Although, I think you understand, SkyWalking always did instrumentation in auto way, so we don't relied on OT instrumentation very much. If we consider a limited support, such as providing a way to create some span manually, then SkyWalking can say, we only support in that way.

yurishkuro commented 6 years ago

ScopeManager also keeps spans in thread local in a stack-like manner.

@carlosalberto I'm curious, with the async frameworks using ScopeManager, has anyone looked at what happens with that stack? In Jaeger's previous context manager impl we had a clear() method that would always be called by the server endpoint, but ScopeManager doesn't have it.

felixbarny commented 6 years ago

Could you elaborate on the "Application using a thread pool" use case? Why don't you have one Span per thread/callback?

Ensuring visibility across threads is, of course, important. Especially when the spans are reported asynchronously in a different thread than in the one they have been recorded. But that can be assured using cheaper mechanisms, like memory barriers. Not quite sure why requiring full thread safety is needed. Did you do some benchmarks to get a feel for the costs of this? This should go into the risk assessment IMHO.

wu-sheng commented 6 years ago

Why don't you have one Span per thread/callback?

SkyWalking did this too.

Did you do some benchmarks to get a feel for the costs of this?

Please consider the benchmark scenario should be collecting more than 6000 calls per second, each call has at least 15 spans. That is at least what SkyWalking need and promise to support in product use.

That is also my performance concern comes.

carlosalberto commented 6 years ago

Why don't you have one Span per thread/callback?

Sure, this is the route taking by some applications or tracing designs (a new Span per thread) - but some other times you will end up creating a Span in a thread, pass it to next thread (maybe through a callback), one at a time, and finish it when the last point is reached.

So the point of this PR is precisely to get this discussion going, and get some feedback ;)

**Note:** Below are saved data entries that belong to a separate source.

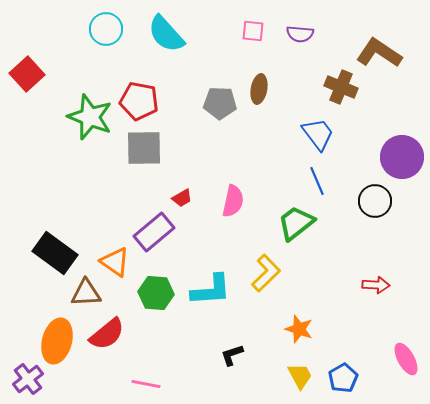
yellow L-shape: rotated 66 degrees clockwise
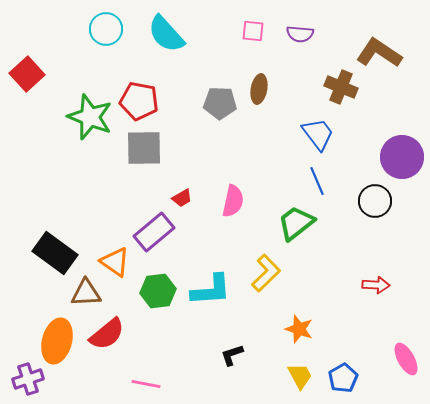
green hexagon: moved 2 px right, 2 px up; rotated 12 degrees counterclockwise
purple cross: rotated 20 degrees clockwise
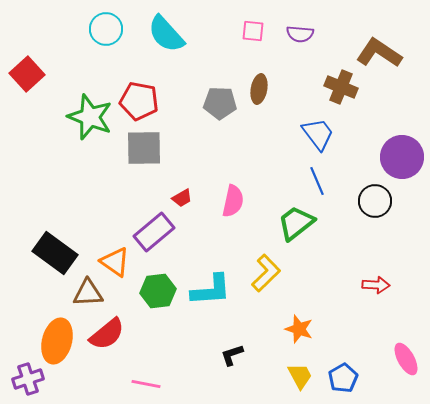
brown triangle: moved 2 px right
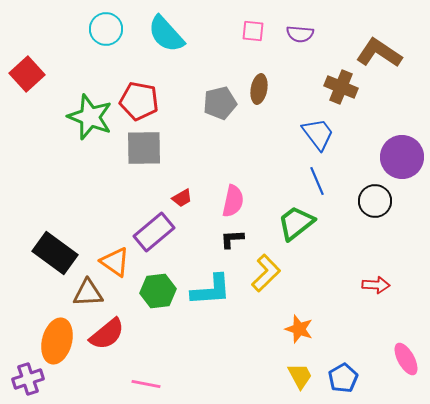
gray pentagon: rotated 16 degrees counterclockwise
black L-shape: moved 116 px up; rotated 15 degrees clockwise
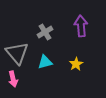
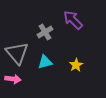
purple arrow: moved 8 px left, 6 px up; rotated 40 degrees counterclockwise
yellow star: moved 1 px down
pink arrow: rotated 70 degrees counterclockwise
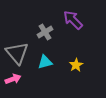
pink arrow: rotated 28 degrees counterclockwise
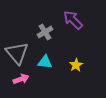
cyan triangle: rotated 21 degrees clockwise
pink arrow: moved 8 px right
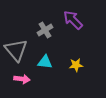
gray cross: moved 2 px up
gray triangle: moved 1 px left, 3 px up
yellow star: rotated 24 degrees clockwise
pink arrow: moved 1 px right; rotated 28 degrees clockwise
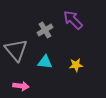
pink arrow: moved 1 px left, 7 px down
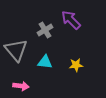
purple arrow: moved 2 px left
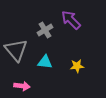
yellow star: moved 1 px right, 1 px down
pink arrow: moved 1 px right
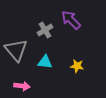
yellow star: rotated 16 degrees clockwise
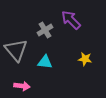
yellow star: moved 8 px right, 7 px up
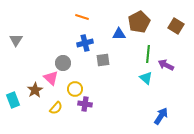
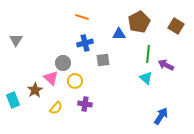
yellow circle: moved 8 px up
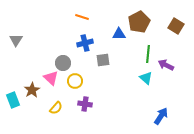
brown star: moved 3 px left
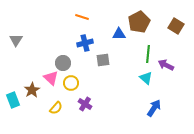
yellow circle: moved 4 px left, 2 px down
purple cross: rotated 24 degrees clockwise
blue arrow: moved 7 px left, 8 px up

Please consider the benchmark scenario should be collecting more than 6000 calls per second, each call has at least 15 spans.

I know other tracing systems (Jaeger, LightStep for a start) do thread-safe Spans. Wondering about the performance scenarios (if any, and if so, which ones, etc).

carlosalberto commented 6 years ago

Hey @yurishkuro

with the async frameworks using ScopeManager, has anyone looked at what happens with that stack? In Jaeger's previous context manager impl we had a clear() method that would always be called by the server endpoint

Oh, there was some basic experimentation with Akka (from my side at least), which ended up me being re-introducing the AutoFinishScopeManager intoopentracing-util. That being said, maybe it's time to re-check it (the clear() method would make lots of sense to me, btw).

yurishkuro commented 6 years ago

@carlosalberto would be useful to run Akka etc. examples under profiler to check for memory leaks, because as far as I can tell a naive way of starting non-auto-finish span/scope might leave the scope on the stack forever.

carlosalberto commented 6 years ago

Hey all!

We would like to have a Cross-Language group call on July 13th (next week) and discuss this item as part of it. Please let me know if you guys can make it. I'm specially interested, if possible, in having @wu-sheng and @felixbarny if possible ;)

We will also be probably discussing it over Gitter this week, prior to the call ;)

tedsuo commented 6 years ago

@felixbarny I agree that "Thread safety" should be clarified.

In this case, it should just mean "safety," in the sense that it exceptions will not occur, memory will not be corrupted, and functionality will continue to work. There is no need to guarantee any ordering of operations between threads, etc. In practice there could be more efficient safety guarantees than locks.